Tschad: Österreicher fühlen sich sicher

Das österreichische Vorkommando kümmert sich um Zivilisten und sichert den Flughafen. Seit dem Wochenende befinden sich die Soldaten in einem Camp der französischen Armee.

(c) APA (DRAGAN TATIC)

Den österreichischen Soldaten im Tschad geht es "sehr gut". Das hat der stellvertretende Kontingentskommandant Helmut Hochegger am Dienstag bei einer Videokonferenz berichtet. Zuletzt hätten sie am Montag gegen 18.00 Uhr Gefechtslärm im Bereich des Flughafens vernommen. Die Soldaten selbst fühlten sich im Camp der Franzosen jedoch sicher, erklärte Hochegger.

Das österreichische Vorkommando ist seit dem Wochenende in ein Camp der französischen Armee nahe des Flughafens in der Hauptstadt N'Djamena verlegt worden. Laut Hochegger haben die österreichischen Soldaten während ihres Aufenthalts im Hotel im Zentrum der Stadt Kämpfe zwischen den Rebellen und der Regierung beobachten können. Trotzdem hätten sie sich "sicher gefühlt", erklärte der stellvertretende Kommandant per Live-Stream. Zwei weitere Soldaten befänden sich in Abeche im Osten des Landes, wo die Lage ruhig sei.

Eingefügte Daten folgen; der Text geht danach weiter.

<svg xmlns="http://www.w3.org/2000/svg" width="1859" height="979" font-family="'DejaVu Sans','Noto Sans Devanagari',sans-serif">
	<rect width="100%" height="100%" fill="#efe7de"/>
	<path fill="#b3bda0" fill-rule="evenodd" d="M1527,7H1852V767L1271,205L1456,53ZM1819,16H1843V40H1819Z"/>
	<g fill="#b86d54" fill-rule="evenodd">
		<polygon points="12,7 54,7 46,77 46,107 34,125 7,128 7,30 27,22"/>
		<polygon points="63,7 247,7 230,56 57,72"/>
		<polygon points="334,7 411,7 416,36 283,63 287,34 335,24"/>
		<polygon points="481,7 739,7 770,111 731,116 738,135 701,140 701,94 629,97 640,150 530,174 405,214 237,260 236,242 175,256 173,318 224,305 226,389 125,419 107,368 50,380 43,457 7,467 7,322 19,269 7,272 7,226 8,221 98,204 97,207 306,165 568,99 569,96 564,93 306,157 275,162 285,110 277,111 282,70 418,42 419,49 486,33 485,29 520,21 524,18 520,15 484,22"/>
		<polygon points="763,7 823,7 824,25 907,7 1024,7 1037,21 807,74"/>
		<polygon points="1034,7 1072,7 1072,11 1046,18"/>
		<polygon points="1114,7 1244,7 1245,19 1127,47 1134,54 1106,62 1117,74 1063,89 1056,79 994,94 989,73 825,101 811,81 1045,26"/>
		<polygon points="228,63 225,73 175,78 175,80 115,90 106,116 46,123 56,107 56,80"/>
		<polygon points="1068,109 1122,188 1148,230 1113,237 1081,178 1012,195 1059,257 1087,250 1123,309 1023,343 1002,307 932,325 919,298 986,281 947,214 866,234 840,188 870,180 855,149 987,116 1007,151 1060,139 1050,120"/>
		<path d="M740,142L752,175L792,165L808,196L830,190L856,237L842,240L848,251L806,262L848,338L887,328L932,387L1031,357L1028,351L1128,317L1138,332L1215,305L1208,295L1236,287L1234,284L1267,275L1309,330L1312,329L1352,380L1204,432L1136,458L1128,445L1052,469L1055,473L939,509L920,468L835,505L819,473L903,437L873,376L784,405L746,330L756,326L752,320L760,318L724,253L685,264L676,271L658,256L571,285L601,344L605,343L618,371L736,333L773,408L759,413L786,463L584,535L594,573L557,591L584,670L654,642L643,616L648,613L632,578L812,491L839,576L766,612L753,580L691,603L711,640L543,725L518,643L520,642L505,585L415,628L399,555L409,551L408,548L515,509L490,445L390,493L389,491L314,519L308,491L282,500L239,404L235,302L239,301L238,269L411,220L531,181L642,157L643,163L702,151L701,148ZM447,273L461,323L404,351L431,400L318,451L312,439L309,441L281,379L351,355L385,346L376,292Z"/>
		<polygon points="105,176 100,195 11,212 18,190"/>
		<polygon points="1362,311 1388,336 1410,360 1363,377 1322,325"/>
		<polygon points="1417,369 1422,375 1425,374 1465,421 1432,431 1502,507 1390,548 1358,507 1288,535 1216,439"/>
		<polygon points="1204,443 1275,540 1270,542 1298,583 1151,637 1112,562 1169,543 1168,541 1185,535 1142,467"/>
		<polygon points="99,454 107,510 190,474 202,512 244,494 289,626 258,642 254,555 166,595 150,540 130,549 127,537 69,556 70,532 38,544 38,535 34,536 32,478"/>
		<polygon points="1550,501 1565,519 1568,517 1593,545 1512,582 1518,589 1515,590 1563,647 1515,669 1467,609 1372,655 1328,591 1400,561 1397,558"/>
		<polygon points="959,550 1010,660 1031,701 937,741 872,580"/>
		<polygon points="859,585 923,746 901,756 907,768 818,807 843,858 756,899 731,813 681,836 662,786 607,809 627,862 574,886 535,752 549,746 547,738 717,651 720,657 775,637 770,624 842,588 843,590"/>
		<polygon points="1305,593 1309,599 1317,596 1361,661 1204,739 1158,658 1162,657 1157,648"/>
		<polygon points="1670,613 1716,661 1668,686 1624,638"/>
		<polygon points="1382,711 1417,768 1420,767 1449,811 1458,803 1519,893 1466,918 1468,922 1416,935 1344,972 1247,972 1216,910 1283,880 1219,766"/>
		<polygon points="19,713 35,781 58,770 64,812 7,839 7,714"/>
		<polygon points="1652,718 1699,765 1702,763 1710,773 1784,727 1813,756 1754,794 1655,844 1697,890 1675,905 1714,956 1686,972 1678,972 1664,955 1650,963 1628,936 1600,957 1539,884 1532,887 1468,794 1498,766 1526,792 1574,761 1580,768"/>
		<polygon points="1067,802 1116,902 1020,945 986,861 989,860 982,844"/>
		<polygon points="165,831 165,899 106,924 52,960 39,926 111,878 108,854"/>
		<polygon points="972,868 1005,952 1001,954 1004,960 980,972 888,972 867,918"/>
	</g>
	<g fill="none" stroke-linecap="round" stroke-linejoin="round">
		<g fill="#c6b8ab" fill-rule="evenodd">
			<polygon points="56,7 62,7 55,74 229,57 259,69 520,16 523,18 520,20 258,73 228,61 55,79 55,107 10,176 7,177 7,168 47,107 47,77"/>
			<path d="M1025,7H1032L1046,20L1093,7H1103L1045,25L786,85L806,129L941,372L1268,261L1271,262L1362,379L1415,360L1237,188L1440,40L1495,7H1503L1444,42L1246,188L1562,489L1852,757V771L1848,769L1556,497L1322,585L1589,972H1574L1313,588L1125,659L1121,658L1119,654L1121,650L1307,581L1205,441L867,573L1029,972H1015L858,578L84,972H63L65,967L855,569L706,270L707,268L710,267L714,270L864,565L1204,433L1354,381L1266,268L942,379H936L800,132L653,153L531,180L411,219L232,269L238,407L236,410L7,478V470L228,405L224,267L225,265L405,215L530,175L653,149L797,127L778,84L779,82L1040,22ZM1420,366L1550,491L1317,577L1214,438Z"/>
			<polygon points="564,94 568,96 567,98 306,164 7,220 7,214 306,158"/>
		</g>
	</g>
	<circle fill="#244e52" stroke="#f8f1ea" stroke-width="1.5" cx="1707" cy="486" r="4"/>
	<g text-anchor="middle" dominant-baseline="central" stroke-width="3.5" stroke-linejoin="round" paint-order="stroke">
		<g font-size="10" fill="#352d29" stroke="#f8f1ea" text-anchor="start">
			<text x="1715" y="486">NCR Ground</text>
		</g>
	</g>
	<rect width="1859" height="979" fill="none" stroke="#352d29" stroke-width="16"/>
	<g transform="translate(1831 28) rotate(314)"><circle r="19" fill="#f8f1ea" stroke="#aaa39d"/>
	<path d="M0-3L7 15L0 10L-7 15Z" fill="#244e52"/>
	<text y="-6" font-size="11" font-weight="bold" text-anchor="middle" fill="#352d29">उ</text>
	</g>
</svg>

Österreicher sichern Camp und Flughafen

Im Camp selbst sei man "relativ isoliert von den Franzosen", die sich momentan hauptsächlich um die auszufliegenden Zivilisten kümmerten. Die Soldaten aus Frankreich sicherten außerdem das Camp und den Flughafen. Den österreichischen Soldaten kommen derweil keine Aufgaben zu, sie sind quasi Gast in dem Lager. Sollte es aber zu einem Angriff kommen, könne es schon sein, dass die Österreicher zum Einsatz kommen, so Oberstleutnant Klaus Roch vom Generalstab in Graz.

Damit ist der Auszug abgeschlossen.